*Exercise aim*: Leaving the pictures aside, repeat the entries exactly.

------------------------------

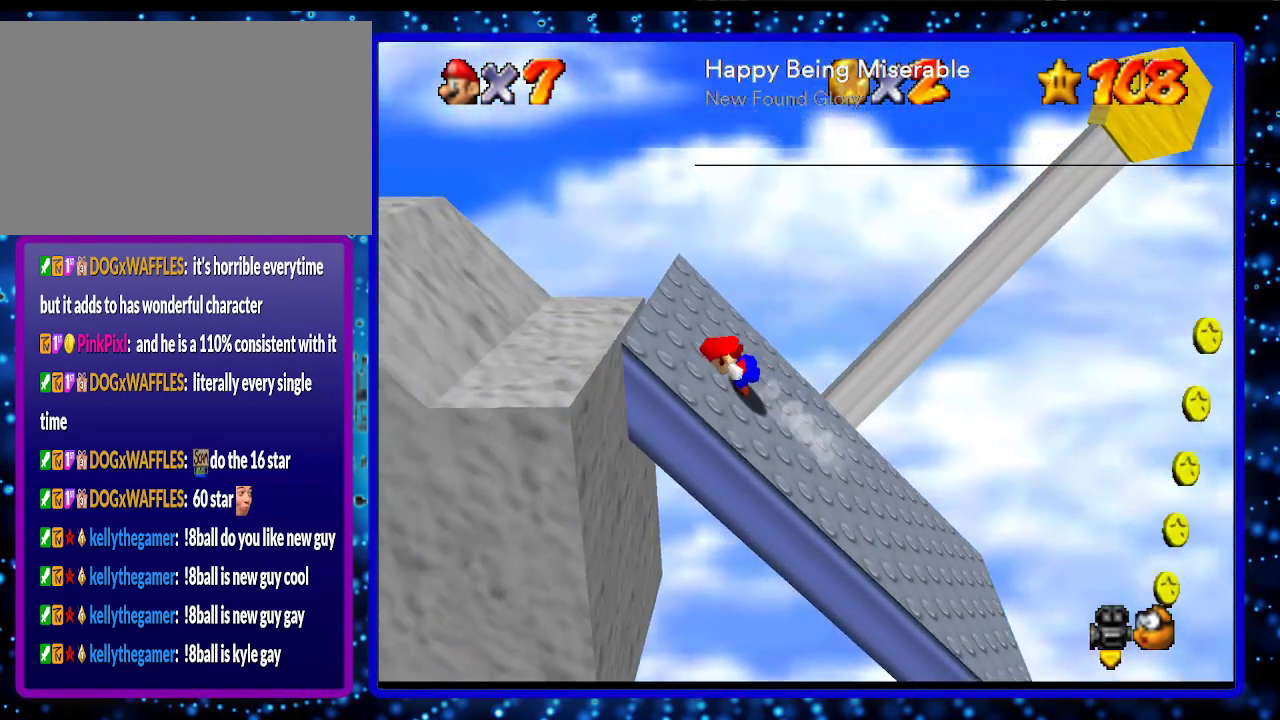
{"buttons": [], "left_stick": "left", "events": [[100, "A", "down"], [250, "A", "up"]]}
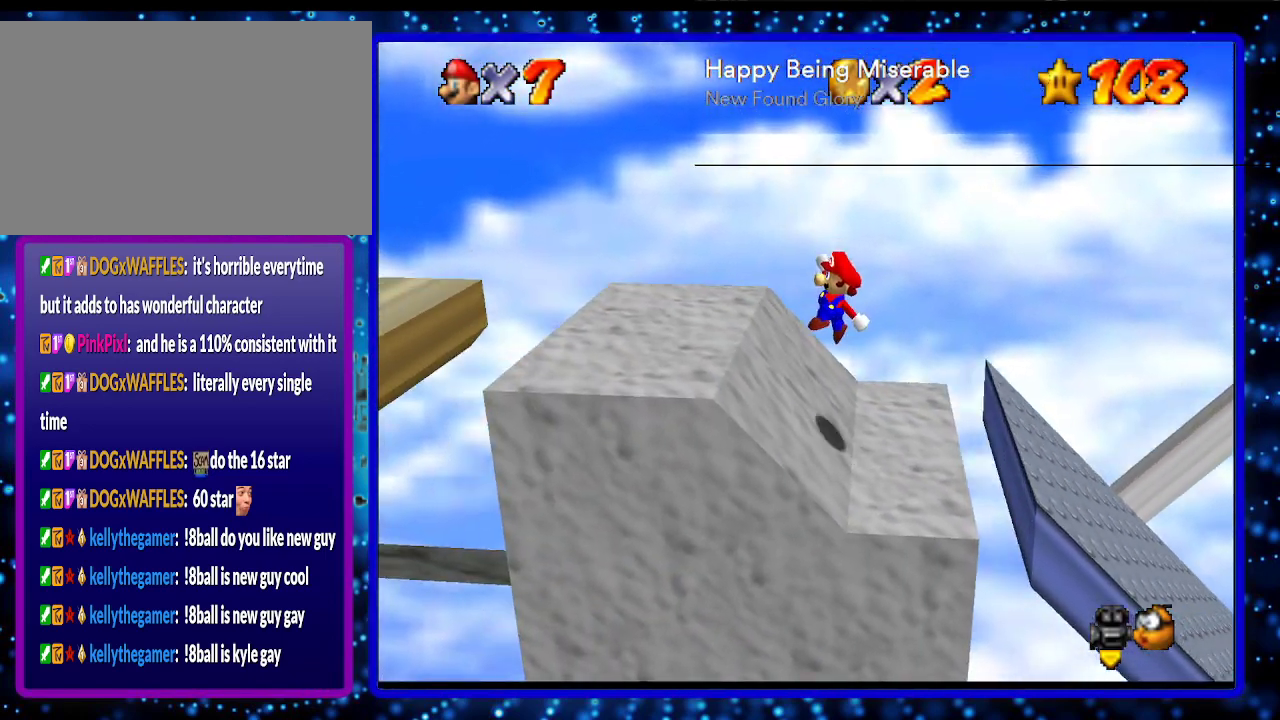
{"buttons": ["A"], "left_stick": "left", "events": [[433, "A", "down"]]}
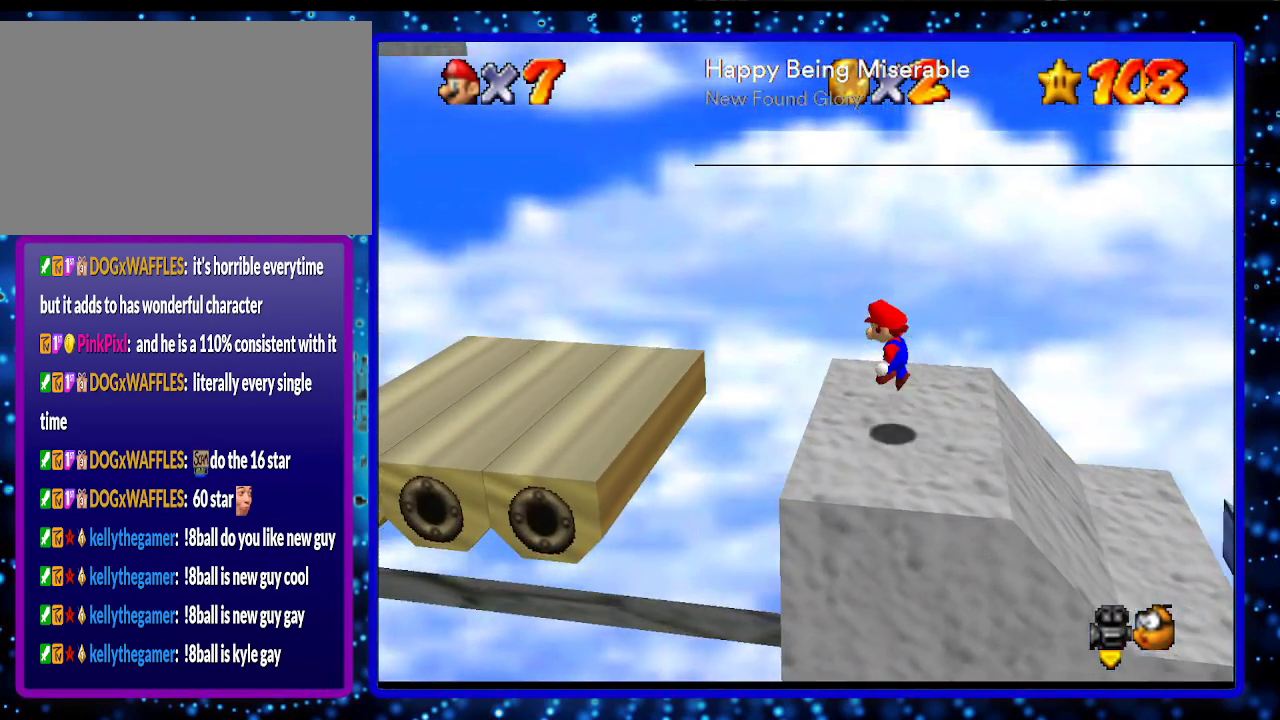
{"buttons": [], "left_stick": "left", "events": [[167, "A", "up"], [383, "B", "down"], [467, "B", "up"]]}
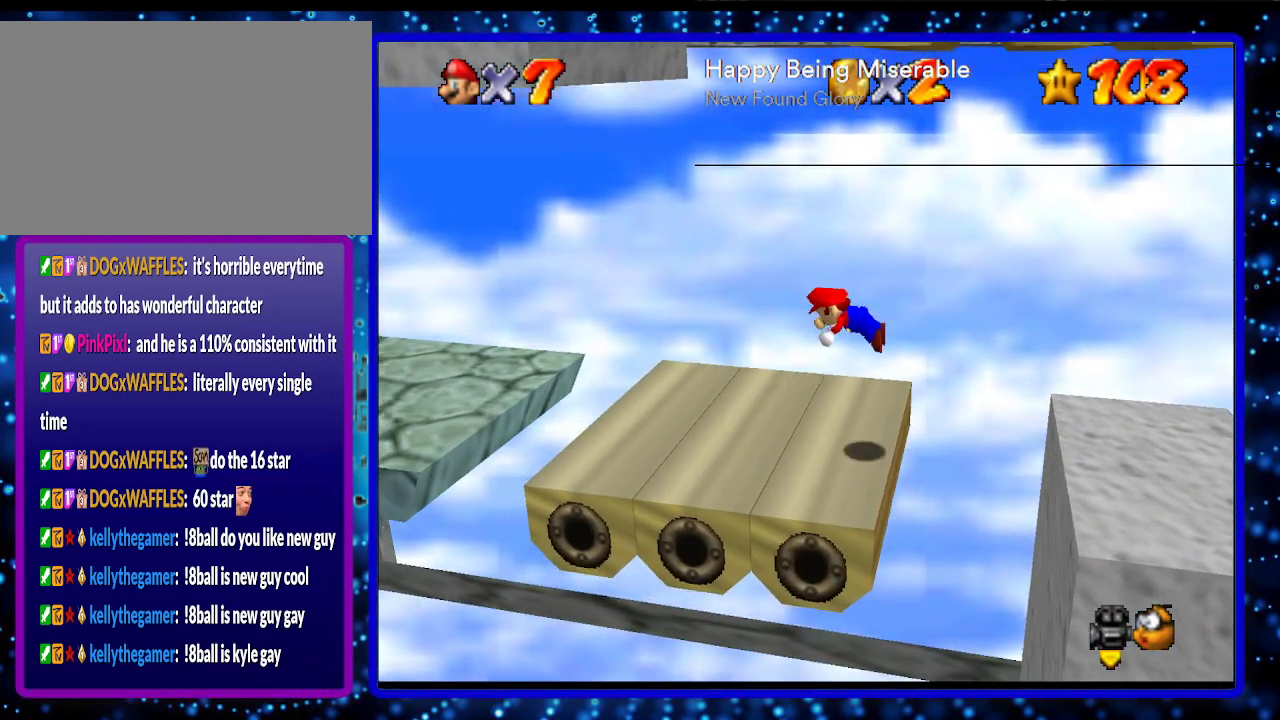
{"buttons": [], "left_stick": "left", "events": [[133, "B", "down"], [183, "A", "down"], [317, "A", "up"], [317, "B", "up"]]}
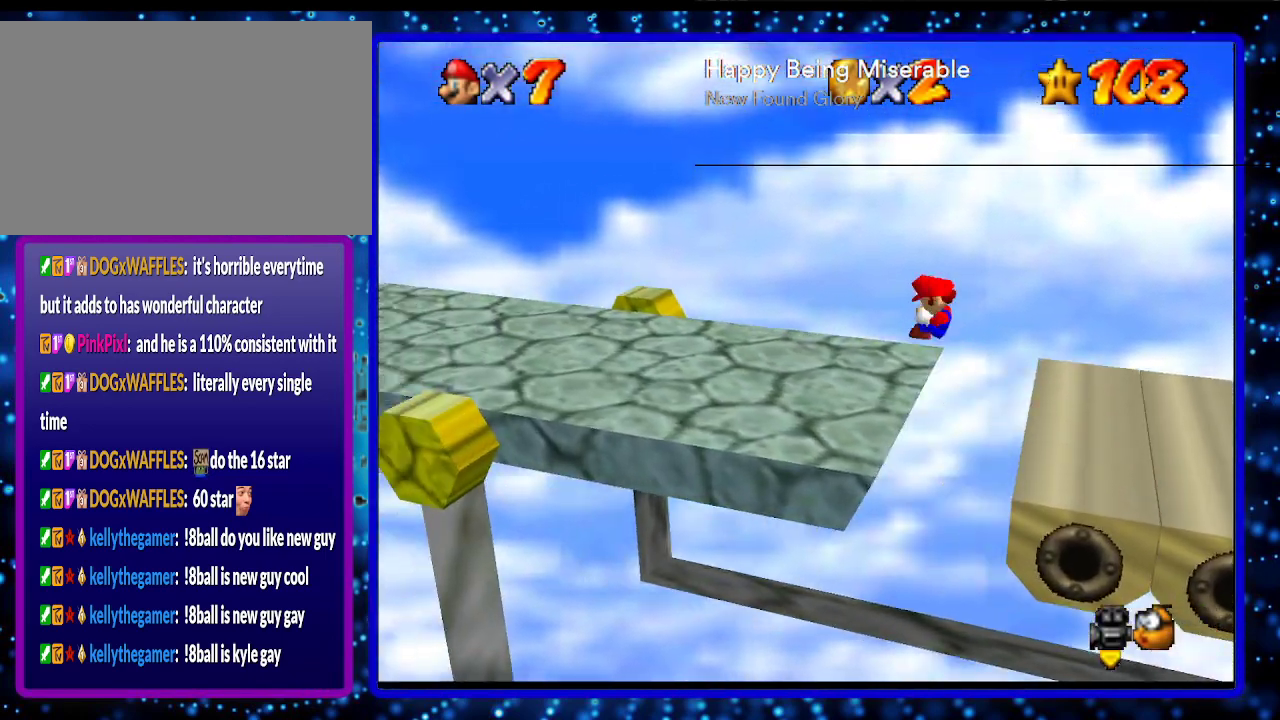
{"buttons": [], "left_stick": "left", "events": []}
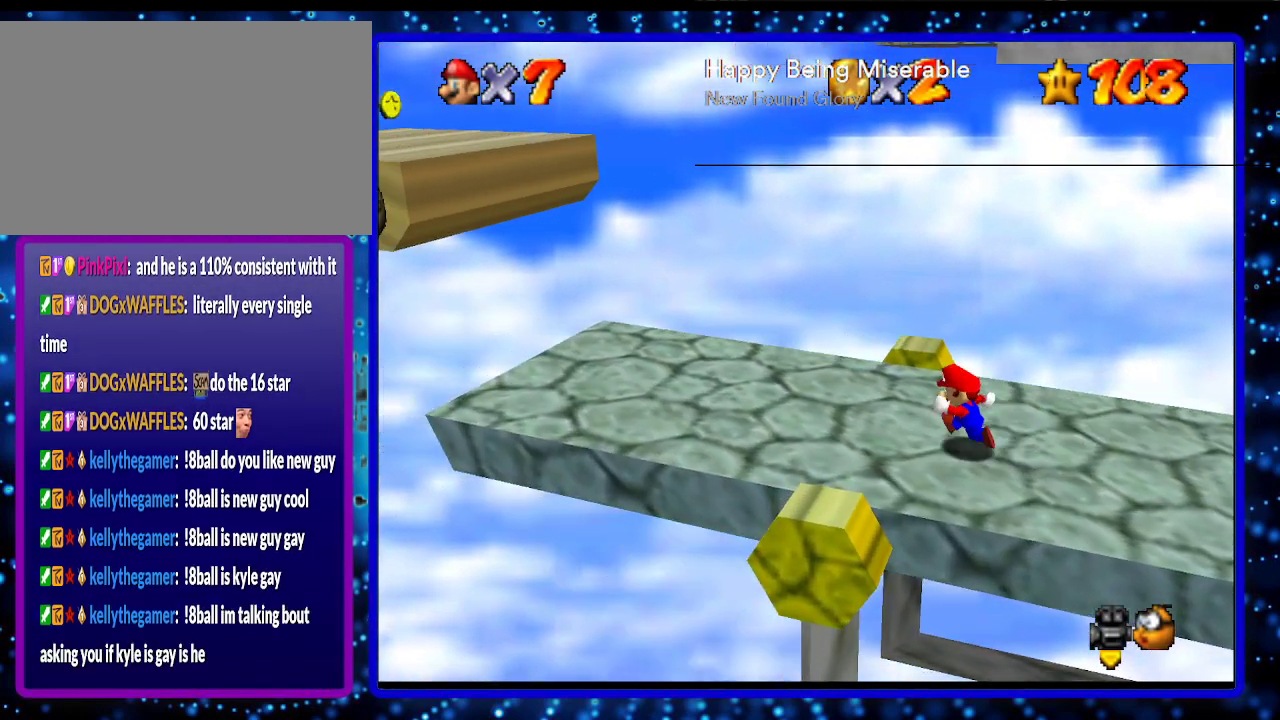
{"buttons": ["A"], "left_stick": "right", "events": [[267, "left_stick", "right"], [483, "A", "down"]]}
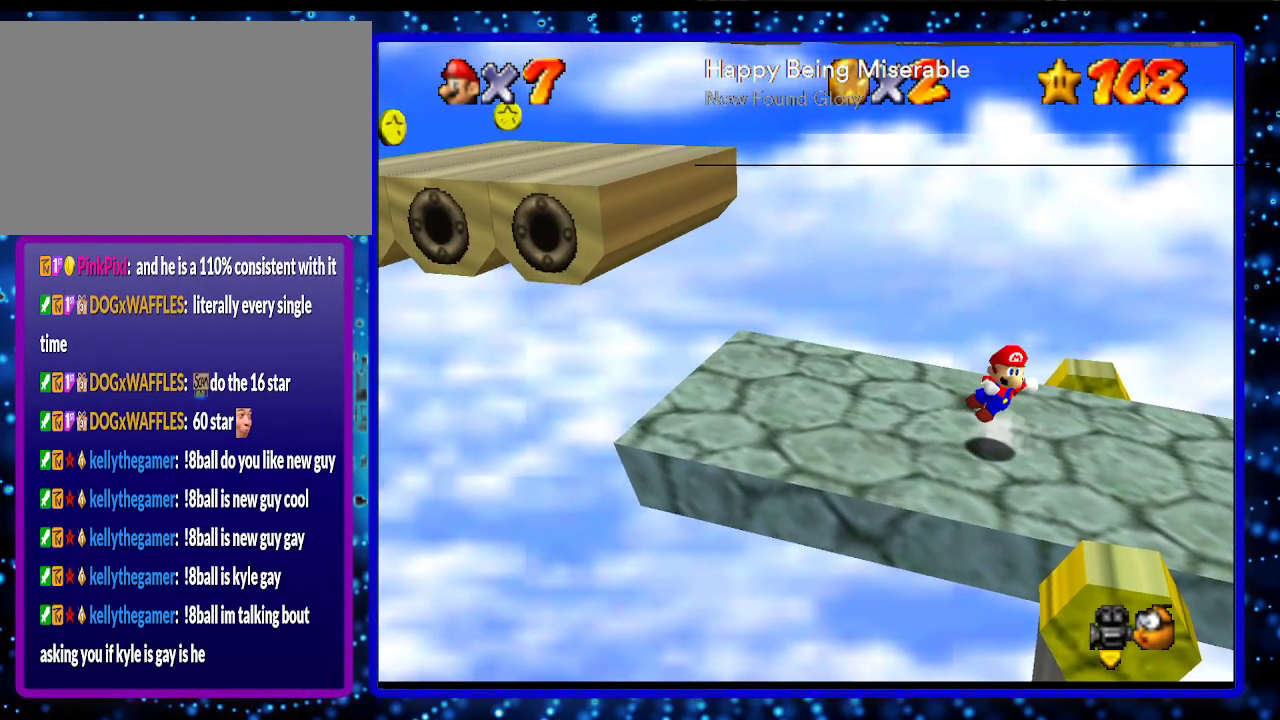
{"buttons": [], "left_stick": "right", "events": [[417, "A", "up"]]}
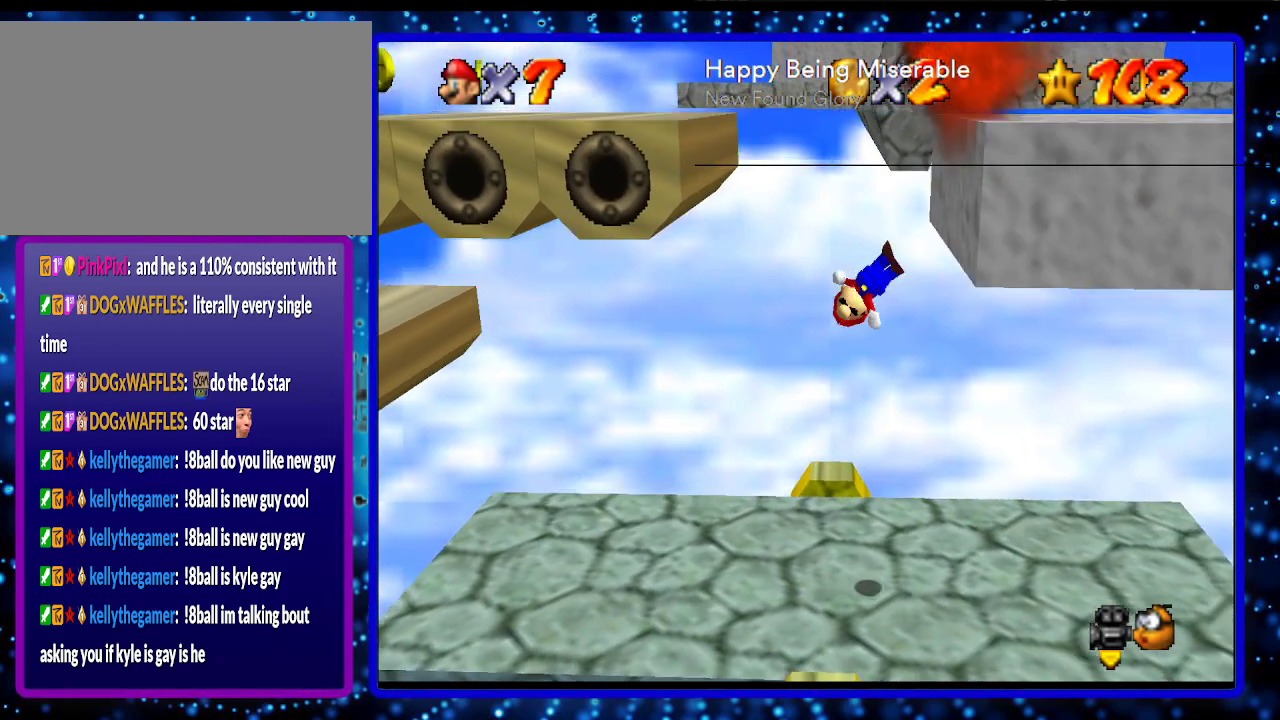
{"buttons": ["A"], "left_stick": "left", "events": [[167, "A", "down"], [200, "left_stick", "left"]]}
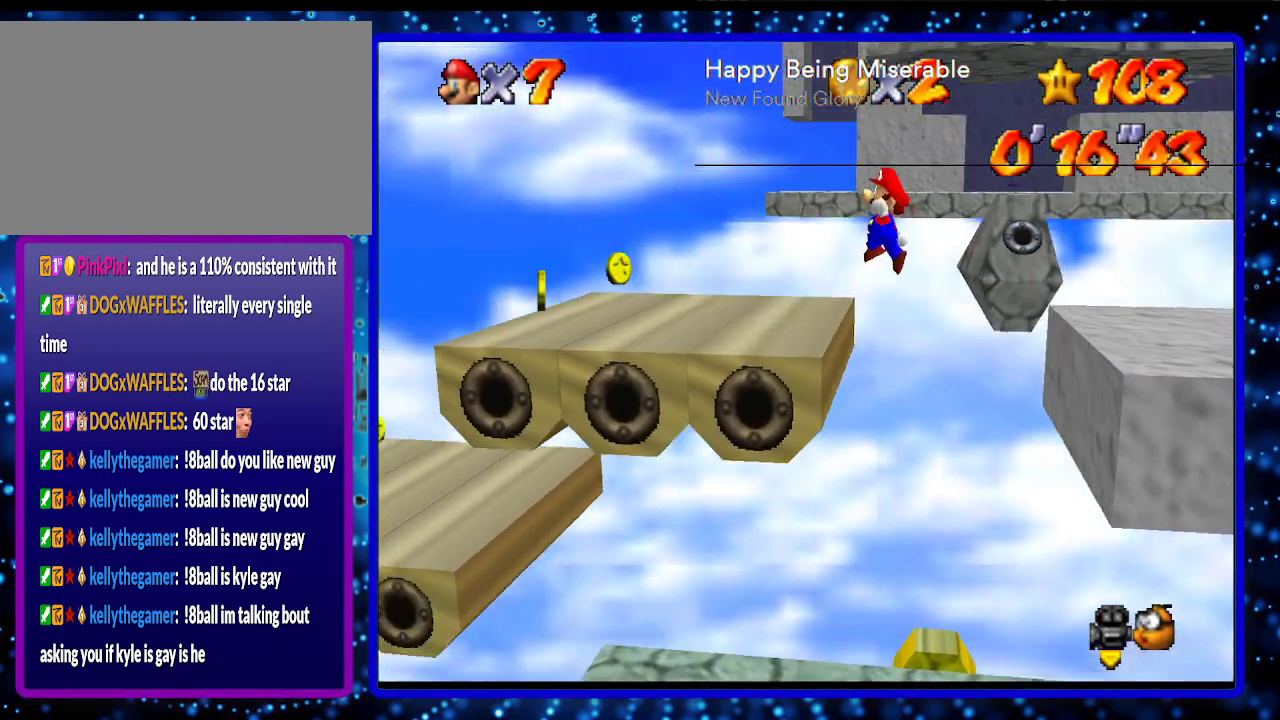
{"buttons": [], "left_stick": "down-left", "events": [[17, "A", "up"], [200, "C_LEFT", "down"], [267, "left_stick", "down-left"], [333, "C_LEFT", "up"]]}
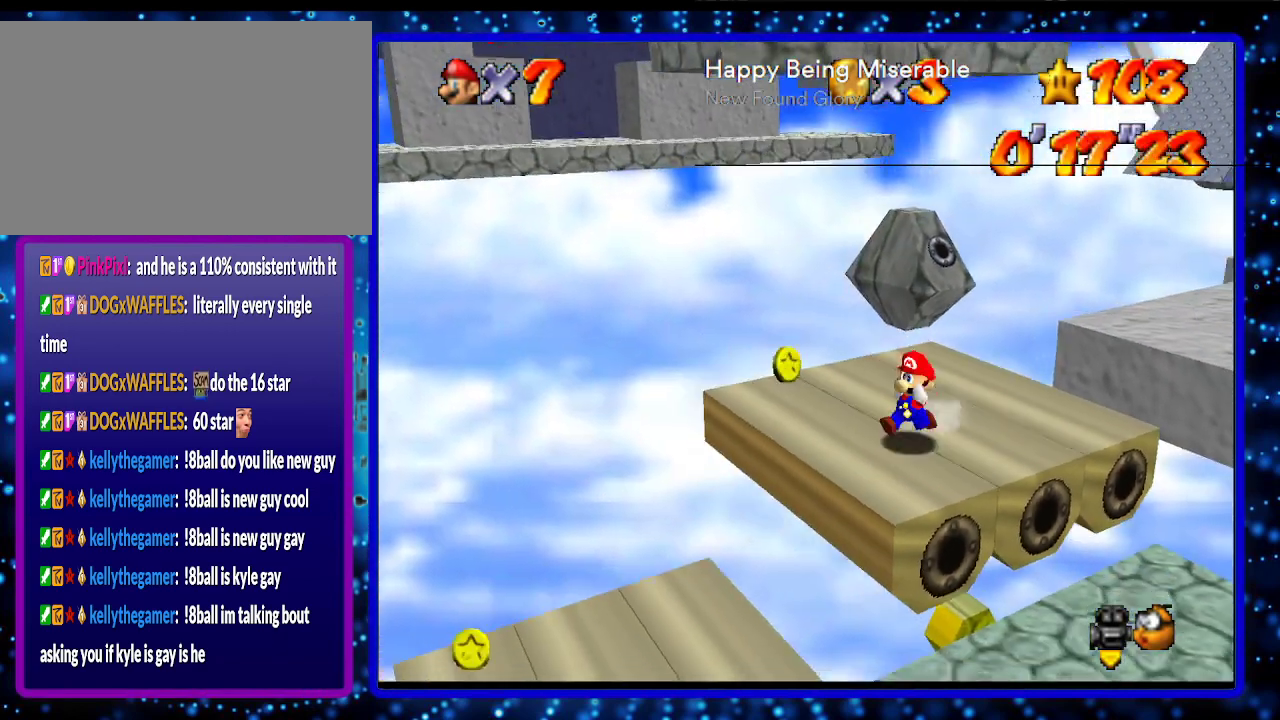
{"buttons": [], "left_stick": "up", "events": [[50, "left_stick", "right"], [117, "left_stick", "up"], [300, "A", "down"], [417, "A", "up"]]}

------------------------------

*Expected output*:
{"buttons": [], "left_stick": "left", "events": [[100, "A", "down"], [250, "A", "up"]]}
{"buttons": ["A"], "left_stick": "left", "events": [[433, "A", "down"]]}
{"buttons": [], "left_stick": "left", "events": [[167, "A", "up"], [383, "B", "down"], [467, "B", "up"]]}
{"buttons": [], "left_stick": "left", "events": [[133, "B", "down"], [183, "A", "down"], [317, "A", "up"], [317, "B", "up"]]}
{"buttons": [], "left_stick": "left", "events": []}
{"buttons": ["A"], "left_stick": "right", "events": [[267, "left_stick", "right"], [483, "A", "down"]]}
{"buttons": [], "left_stick": "right", "events": [[417, "A", "up"]]}
{"buttons": ["A"], "left_stick": "left", "events": [[167, "A", "down"], [200, "left_stick", "left"]]}
{"buttons": [], "left_stick": "down-left", "events": [[17, "A", "up"], [200, "C_LEFT", "down"], [267, "left_stick", "down-left"], [333, "C_LEFT", "up"]]}
{"buttons": [], "left_stick": "up", "events": [[50, "left_stick", "right"], [117, "left_stick", "up"], [300, "A", "down"], [417, "A", "up"]]}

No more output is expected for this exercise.